(SUPPLIED MATERIAL Opens)
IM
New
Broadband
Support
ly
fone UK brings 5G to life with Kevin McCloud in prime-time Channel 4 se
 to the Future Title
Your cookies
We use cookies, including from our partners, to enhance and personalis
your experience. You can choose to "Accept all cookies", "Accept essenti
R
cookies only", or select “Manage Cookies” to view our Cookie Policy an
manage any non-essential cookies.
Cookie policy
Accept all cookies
(SUPPLIED MATERIAL Closes)
WORK TASK
All lines in the records above that contain "Accept" are to be reported.

RESULT OF THE EXERCISE
your experience. You can choose to "Accept all cookies", "Accept essenti
Accept all cookies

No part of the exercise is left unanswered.